Written exercise -
Reproduce verbatim the lines of the records below, beginning with the line that contains "Log line for the watch: record" and continuing through the line that contains "Recorded: 7.44", both lines included.

Raw data -
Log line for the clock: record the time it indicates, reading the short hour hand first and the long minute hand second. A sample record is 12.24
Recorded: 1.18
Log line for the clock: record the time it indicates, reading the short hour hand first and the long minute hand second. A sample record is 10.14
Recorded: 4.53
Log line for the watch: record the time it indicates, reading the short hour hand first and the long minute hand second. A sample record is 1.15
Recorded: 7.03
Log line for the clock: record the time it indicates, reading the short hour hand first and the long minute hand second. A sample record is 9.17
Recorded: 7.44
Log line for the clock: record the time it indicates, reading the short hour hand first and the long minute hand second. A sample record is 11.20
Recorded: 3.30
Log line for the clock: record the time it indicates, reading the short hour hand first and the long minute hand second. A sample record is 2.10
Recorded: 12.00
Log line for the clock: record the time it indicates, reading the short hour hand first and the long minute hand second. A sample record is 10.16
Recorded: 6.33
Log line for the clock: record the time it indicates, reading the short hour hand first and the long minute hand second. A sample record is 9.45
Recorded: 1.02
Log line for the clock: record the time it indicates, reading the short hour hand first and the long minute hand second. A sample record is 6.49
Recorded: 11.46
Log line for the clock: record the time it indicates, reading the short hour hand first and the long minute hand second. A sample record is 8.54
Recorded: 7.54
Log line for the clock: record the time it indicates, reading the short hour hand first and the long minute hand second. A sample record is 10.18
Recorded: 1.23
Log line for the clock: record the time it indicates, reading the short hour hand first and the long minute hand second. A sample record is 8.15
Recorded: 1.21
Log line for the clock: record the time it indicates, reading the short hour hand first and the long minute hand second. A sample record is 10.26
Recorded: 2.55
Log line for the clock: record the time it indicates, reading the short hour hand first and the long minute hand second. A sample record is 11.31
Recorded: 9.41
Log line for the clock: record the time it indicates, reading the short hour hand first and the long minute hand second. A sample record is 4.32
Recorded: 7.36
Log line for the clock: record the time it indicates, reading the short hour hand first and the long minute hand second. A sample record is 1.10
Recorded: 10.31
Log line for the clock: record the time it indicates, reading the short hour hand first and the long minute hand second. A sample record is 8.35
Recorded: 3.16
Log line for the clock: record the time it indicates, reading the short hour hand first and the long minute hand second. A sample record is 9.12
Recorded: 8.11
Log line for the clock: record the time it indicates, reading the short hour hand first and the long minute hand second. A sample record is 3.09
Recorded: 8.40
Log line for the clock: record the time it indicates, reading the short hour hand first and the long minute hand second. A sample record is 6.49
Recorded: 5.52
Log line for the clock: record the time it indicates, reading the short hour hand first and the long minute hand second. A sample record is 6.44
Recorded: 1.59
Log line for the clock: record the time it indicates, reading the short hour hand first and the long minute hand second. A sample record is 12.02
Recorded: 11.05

Solution for this problem -
Log line for the watch: record the time it indicates, reading the short hour hand first and the long minute hand second. A sample record is 1.15
Recorded: 7.03
Log line for the clock: record the time it indicates, reading the short hour hand first and the long minute hand second. A sample record is 9.17
Recorded: 7.44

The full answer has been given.